In [23]:

```
% run maths_functions.py
```

A vector, also refered to as a column matrix or a row matrix, is a matrix consisting or a single row or a single column of elements. For a vector with m elements, the size of a row vector would be $1\times{m}$, while for a column vector it would be $m \times 1$.

A vector can be represented in many ways, most common notations are an arrow or bar over the variable, or a bolded variable. It can be shown as the individual elements in a row or column.
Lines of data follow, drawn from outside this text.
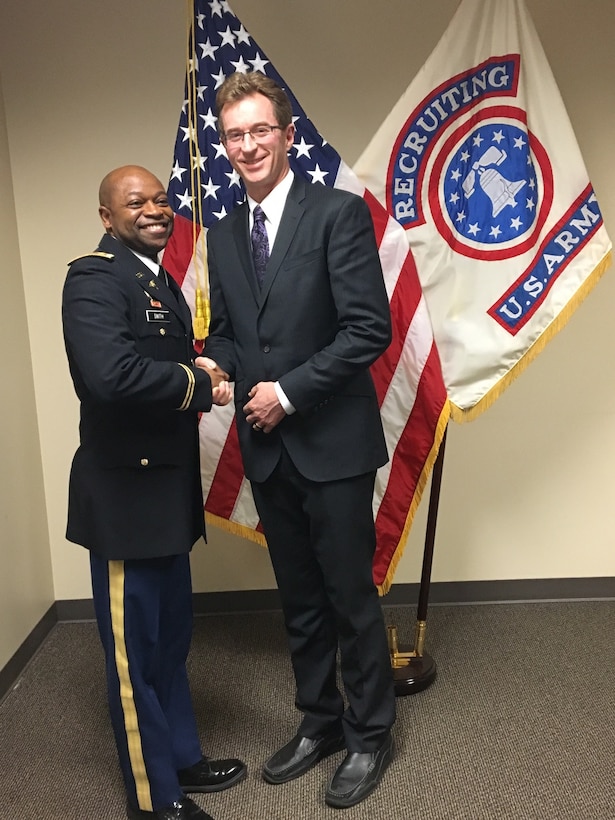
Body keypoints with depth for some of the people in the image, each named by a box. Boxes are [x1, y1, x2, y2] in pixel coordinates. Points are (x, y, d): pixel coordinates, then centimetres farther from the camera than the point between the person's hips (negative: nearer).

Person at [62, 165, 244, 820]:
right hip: (125, 491, -9)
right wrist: (199, 385, -18)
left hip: (168, 488, 9)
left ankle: (181, 758, 39)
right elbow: (111, 373, -31)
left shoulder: (158, 281, 15)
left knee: (171, 637, 21)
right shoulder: (94, 279, -15)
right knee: (134, 649, 7)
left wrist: (199, 375, 0)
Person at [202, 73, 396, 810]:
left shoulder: (340, 212, -8)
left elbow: (370, 328, -14)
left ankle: (370, 735, 29)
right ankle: (319, 723, 36)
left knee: (350, 596, 7)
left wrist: (288, 391, -15)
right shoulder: (223, 234, 11)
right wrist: (216, 365, -6)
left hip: (332, 442, -5)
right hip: (266, 447, 6)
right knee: (299, 599, 17)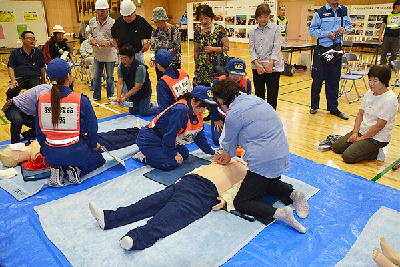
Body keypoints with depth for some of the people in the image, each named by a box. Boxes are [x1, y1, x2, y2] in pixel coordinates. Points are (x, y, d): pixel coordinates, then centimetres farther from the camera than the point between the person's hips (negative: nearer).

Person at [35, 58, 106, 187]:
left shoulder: (41, 100, -4)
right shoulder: (81, 100, -15)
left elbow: (39, 132, 6)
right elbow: (92, 128, -7)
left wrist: (45, 153, 21)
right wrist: (94, 145, 13)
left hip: (51, 155, 4)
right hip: (76, 151, -4)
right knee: (99, 159, 27)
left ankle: (56, 168, 5)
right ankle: (76, 169, -1)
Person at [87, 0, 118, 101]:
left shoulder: (112, 22, -9)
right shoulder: (92, 22, 6)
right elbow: (89, 33, 19)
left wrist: (108, 42, -23)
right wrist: (91, 39, -2)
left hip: (110, 54, -3)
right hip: (97, 54, 4)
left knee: (110, 77, 9)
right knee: (96, 76, 10)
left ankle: (110, 95, 25)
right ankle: (96, 96, 22)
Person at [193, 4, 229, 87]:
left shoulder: (220, 29, -2)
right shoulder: (198, 31, 6)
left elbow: (227, 47, -2)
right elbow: (196, 51, 13)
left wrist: (213, 49, -13)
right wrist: (196, 65, 15)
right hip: (202, 67, 2)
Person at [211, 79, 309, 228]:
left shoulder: (233, 114, -15)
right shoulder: (253, 99, 12)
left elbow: (229, 142, 4)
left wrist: (227, 156, 26)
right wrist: (227, 156, 29)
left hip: (264, 162, -9)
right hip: (282, 155, 9)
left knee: (240, 203, 2)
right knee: (270, 183, 38)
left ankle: (278, 214, -16)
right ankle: (293, 194, 12)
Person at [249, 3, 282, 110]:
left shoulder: (275, 28, 3)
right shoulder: (252, 31, 10)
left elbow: (276, 47, -5)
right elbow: (251, 48, 2)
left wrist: (270, 63, -19)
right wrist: (257, 64, -14)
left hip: (272, 66, -2)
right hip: (257, 66, 2)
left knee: (272, 94, 1)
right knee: (259, 93, 8)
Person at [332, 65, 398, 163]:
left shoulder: (390, 99, -21)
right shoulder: (369, 93, 3)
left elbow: (379, 126, -21)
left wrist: (361, 138, -15)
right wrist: (355, 133, -4)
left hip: (377, 138, -8)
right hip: (362, 131, 8)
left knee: (347, 157, -19)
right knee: (336, 147, 2)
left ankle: (375, 152, 1)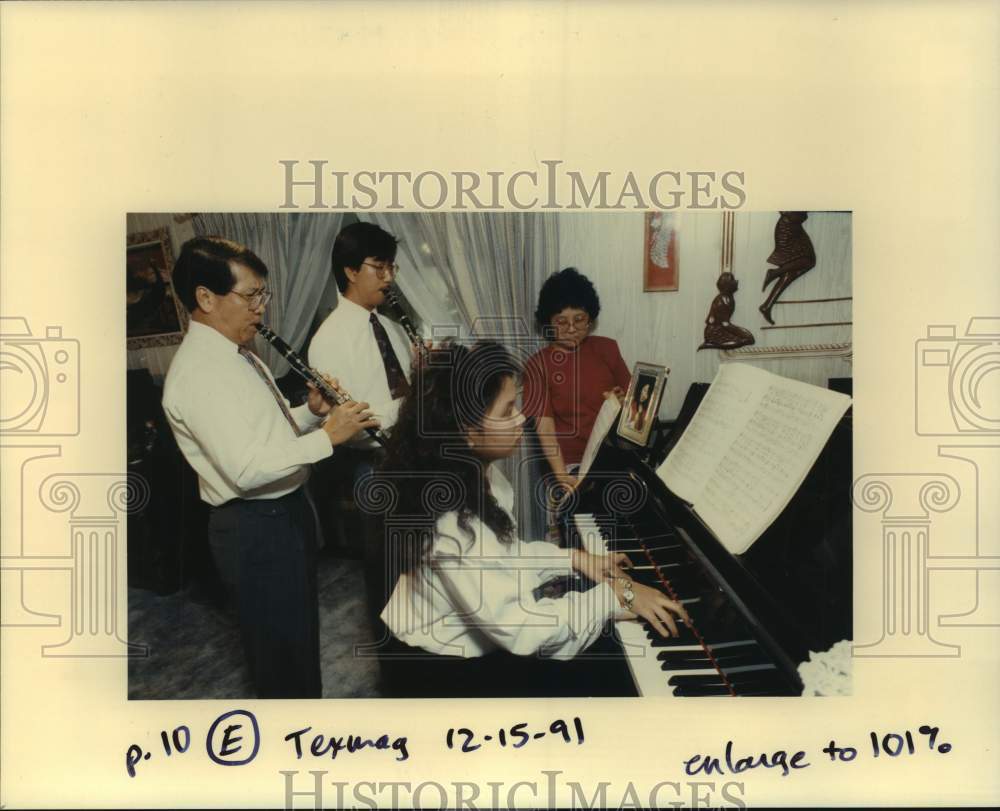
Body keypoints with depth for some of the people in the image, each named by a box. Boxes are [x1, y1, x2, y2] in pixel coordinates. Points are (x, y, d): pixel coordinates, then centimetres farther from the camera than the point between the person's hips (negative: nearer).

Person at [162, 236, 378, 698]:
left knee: (302, 630, 25)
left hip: (286, 510, 10)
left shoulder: (238, 354, 9)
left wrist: (312, 412, -1)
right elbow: (245, 468, -30)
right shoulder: (196, 372, -23)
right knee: (280, 645, 8)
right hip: (253, 528, -10)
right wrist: (327, 437, -26)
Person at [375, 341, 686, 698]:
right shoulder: (449, 524, -35)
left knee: (608, 650, 8)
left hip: (478, 631, 8)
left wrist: (574, 558, 3)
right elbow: (520, 631, -31)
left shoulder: (474, 473, -6)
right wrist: (616, 595, -24)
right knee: (604, 668, -3)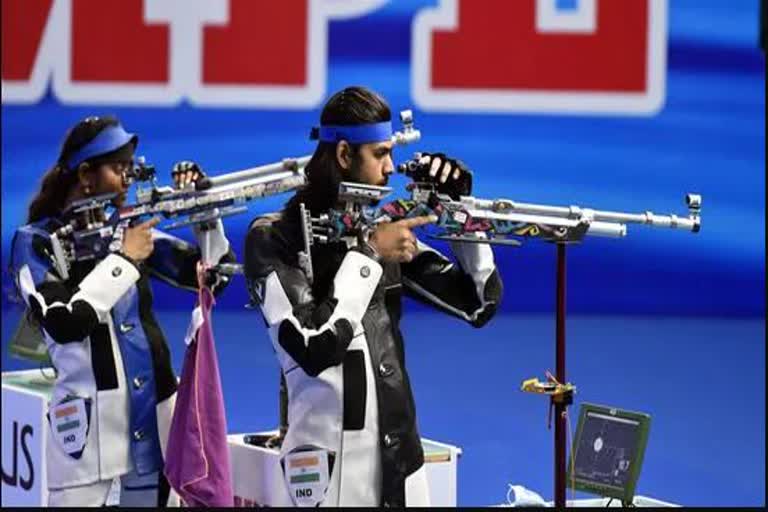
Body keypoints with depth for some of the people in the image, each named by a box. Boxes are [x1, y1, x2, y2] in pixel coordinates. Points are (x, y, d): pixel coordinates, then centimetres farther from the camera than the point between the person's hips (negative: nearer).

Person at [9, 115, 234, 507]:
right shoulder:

On plots, the vector is often shown as an arrow. 2-element vectors are often used in Cartesian/Complex 2D-space, while 3-element vectors are often used for 3D-space. 2D and 3D vectors are also called ** position vectors**. For simplicity, vectors with three elements will be used.

$\vec{a}=\bar{a}=\begin{bmatrix} a_{1} \\ a_{2} \\ a_{3} \end{bmatrix} , \vec{b}=\bar{b}=\begin{bmatrix} b_{1} \\ b_{2} \\ b_{3} \end{bmatrix}$

In [22]:

```
a = [2,3]
fig, ax = plt.subplots(1)
ax.arrow(0, 0, a[0], a[1], head_width=0.05, head_length=0.1, fc='k', ec='k')
ax.set_xlim(0,4)
ax.set_ylim(0,4)
ax.set_title('2D Vector representation')
plt.show()
```

When adding or subtracting vectors, each element is added or subtracted with its counterpart.

$\begin{bmatrix} a_1 \\ a_2 \\ a_3 \end{bmatrix} + \begin{bmatrix} b_1 \\ b_2 \\ b_3 \end{bmatrix} = \begin{bmatrix} a_1 + b_1 \\ a_2+b_2 \\ a_3+b_3 \end{bmatrix}$

An easy way to understand how it works is to align all vector arrows on a plot. Their sum is a vector that starts at the first vector's origin point and ends at the tip of the last vector.

A vectors magnitude, also called ** aboslute value** or norm. Norm of vector of a is denoted as $a$, $|\vec{a}|$ or $||\vec{a}||$. In the case of Euclidian space, 2D or 3D case, the magnitude is the square root of the sum of all elements. A vector with magnitude of 1 unit is called a

$a = \sqrt{\sum_0^n a_n^2}$

A transpose of a vector or matrix is a vector or matrix with the same values flipped over the diagonal. In the case of vectors, a row vector is the transpose of a column vector and vice versa. It is denoted with an upscript T ($^T$) or asterix (*).

$\begin{bmatrix} b_{1} \\ b_{2} \\ b_{3} \end{bmatrix}^T = \begin{bmatrix} b_{1} & b_{2} & b_{3}\end{bmatrix}$

Vectors can be multiplied in two different ways. Dot product is the elementwise multiplication and its result is a scalar number. In 3D vectors, it can also be computed as the product of the magnitutes of each vector multiplied by the cosine of the angle between them.

$\vec{a}.\vec{b} = a^Tb = a_1.b_1 + a_2.b_2 + a_3.b_3 = |{\vec{a}}|.|{\vec{b}}|.\cos{\theta}$

A cross product returns a vector that is perpendicular to both input vectors that has a magnitude equal to the product of the input magnitudes multiplied by the sine of the angle between the vectors. The side of the plane on which the perpendicular vector is, depends on the order of the input vectors.

$\vec{a}\times \vec{b} = \vec{a}\vec{b^T} = |a|.|b|.\sin(\theta).\hat{n}$, where $\hat{n}$ is a unit vector in the direction of the new vector.